As well as lots of temples, there are lots of deer. And how tame! And yes, I did hear people use the word Bambi a few times. There must have been hundreds of these wonderful creatures, just freely roaming the parks, streets and alleys of Japan's ancient capital.
What could this be? Not another temple? Surely not! Todai-ji, where sits the Great Buddha in the largest wooden building in the whole wide world.
Before entering, we lit our rather fat incense sticks, wafting the smoke into our faces.
Here, the Great Buddha as seen with our own eyes, through the lens of the camera. Well, strictly speaking, that's not true, hen. How many people see life through a lens these days? The image, above, is as seen on the screen of my digital camera.
Do you think a time will come, my love, when people will drop the word digital when referring to their cameras?
One of the supporting posts in the Great Buddha Hall has a hole that has been cut through the base. Visitors try to pass through the hole which is said to be the same size as one of the Great Buddha's nostrils. Legend has it that those who pass through it will be blessed with enlightenment in their next life. Children usually have no trouble getting through but adults sometimes get stuck and need to be pulled out. The Chinese girl, above, was having a great deal of trouble. I didn't stay to see the next girl in the queue who was, let's say, big boned.
Racism is alive and well in Japan. Ian and I saw signs in quite a few locations, usually at the entrance to unspecified businesses, stating Japanese only. The Chinese don't have a good name for themselves. The Japanese label them thieves. This was quite evident in the temple shop. The ladies behind the counter were watching their Chinese guests like hawks.
From Todai-ji, we took a walk through a wooded area to the top of a hill. More temples en route.
Bored with the gay ones, I decided to have a straight flash. I was desperate for it.

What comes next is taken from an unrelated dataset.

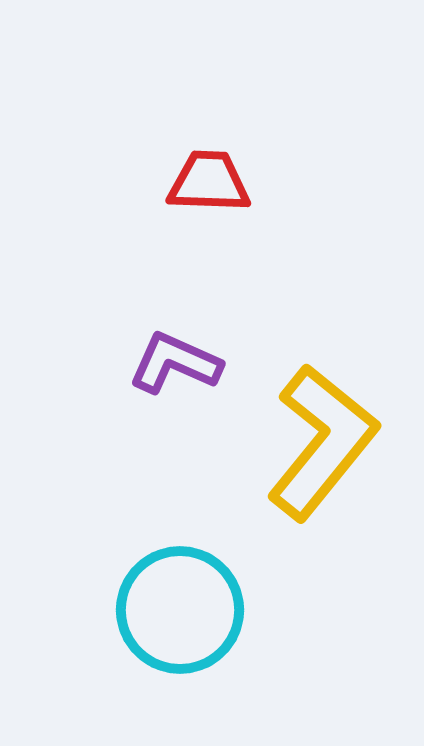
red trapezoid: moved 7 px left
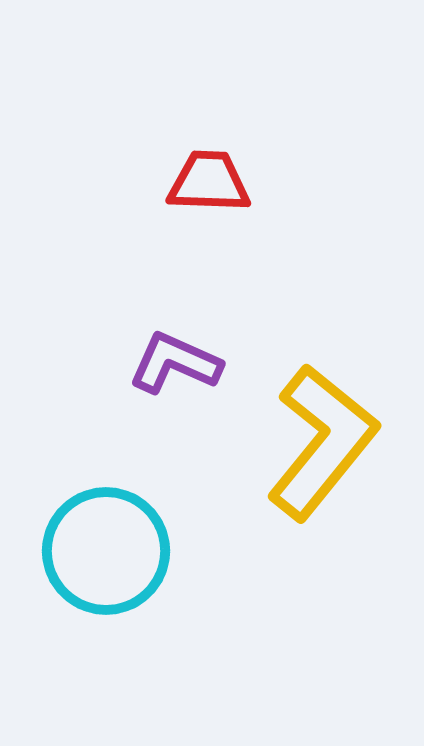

Do you think I should submit this to the Engrish website, my love? I emailed them with the Kac Shop photograph, but haven't heard a thing!
We were soon at the top. Quite a delightful view. A schoolboy offered to take a photograph of us. We were told to make these V signs with our fingers. Apparently, it makes the subject look cute. He departed our company asking us, "How are you?" We replied accordingly, only for the boy to run off, giggling.

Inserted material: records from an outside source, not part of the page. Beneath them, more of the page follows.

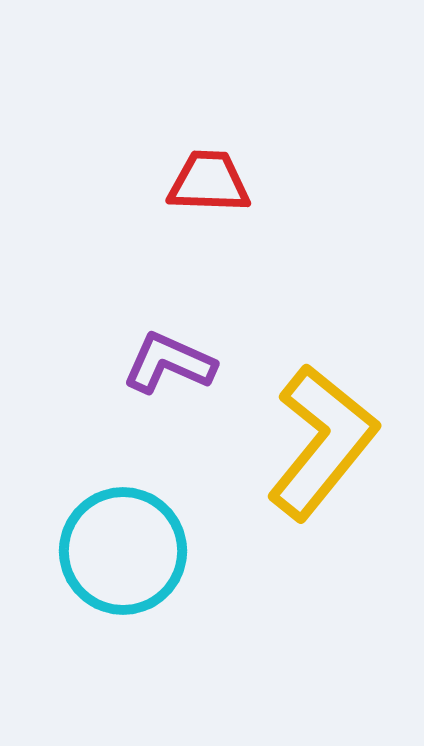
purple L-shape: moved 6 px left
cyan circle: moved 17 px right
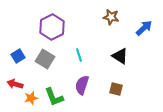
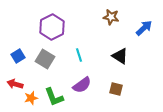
purple semicircle: rotated 144 degrees counterclockwise
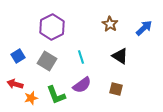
brown star: moved 1 px left, 7 px down; rotated 21 degrees clockwise
cyan line: moved 2 px right, 2 px down
gray square: moved 2 px right, 2 px down
green L-shape: moved 2 px right, 2 px up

On our way down, we bought some biscuits for the deer. They were ¥150 per pack. And more wafers than biscuits.
As I previously mentioned, the deer are quite tame. As soon as they see a pack of these treats, smell them or hear the unwrapping of the paper keeping them together, they surround their victim.
Patient, they are not. Take too long to unwrap the biscuits and be prepared for a wee nip! Nothing nasty, just a gentle reminder. And they don't particularly care where they bite, either, dear reader, if you catch my drift. Ouch!

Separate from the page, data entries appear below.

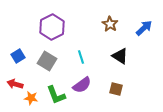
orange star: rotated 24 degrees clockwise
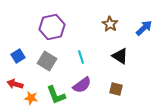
purple hexagon: rotated 15 degrees clockwise
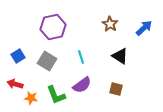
purple hexagon: moved 1 px right
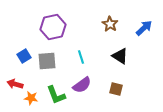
blue square: moved 6 px right
gray square: rotated 36 degrees counterclockwise
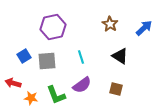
red arrow: moved 2 px left, 1 px up
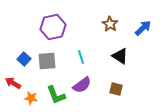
blue arrow: moved 1 px left
blue square: moved 3 px down; rotated 16 degrees counterclockwise
red arrow: rotated 14 degrees clockwise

Phyllis is the new Doctor Dolittle.
Heading back to the train station, we came upon this adorable young family. That beautiful deer simply did not mind being sat on at all.
We're heading back to Japan at the end of May for a short break. Sterling is really strong at the moment. We're tempted to buy our Yen now, but are not sure if it's the right time to take the plunge as it's suggested UK interest rates might rise another quarter of one per cent at some point within the next two or three months. This news story, although informative, isn't very helpful with our quandary. What would you do, dear reader?
Another man in a quandary is Tony Blair. Should he let the Catholics discriminate against homosexuals? His party faithful would surely advise him, no. However, the word on the street is that once he leaves office, he's going to convert to Catholicism, like his wife. Dare he upset the leaders of the gang he wants to join? His wife, acting as a QC has worked on behalf of gay people in the past, making accusations of discrimination, but she's never, to my knowledge, accused the Catholic Church of discrimination. Would she do so, dear reader, if this new legislation passes through the Commons and Lords without amendment?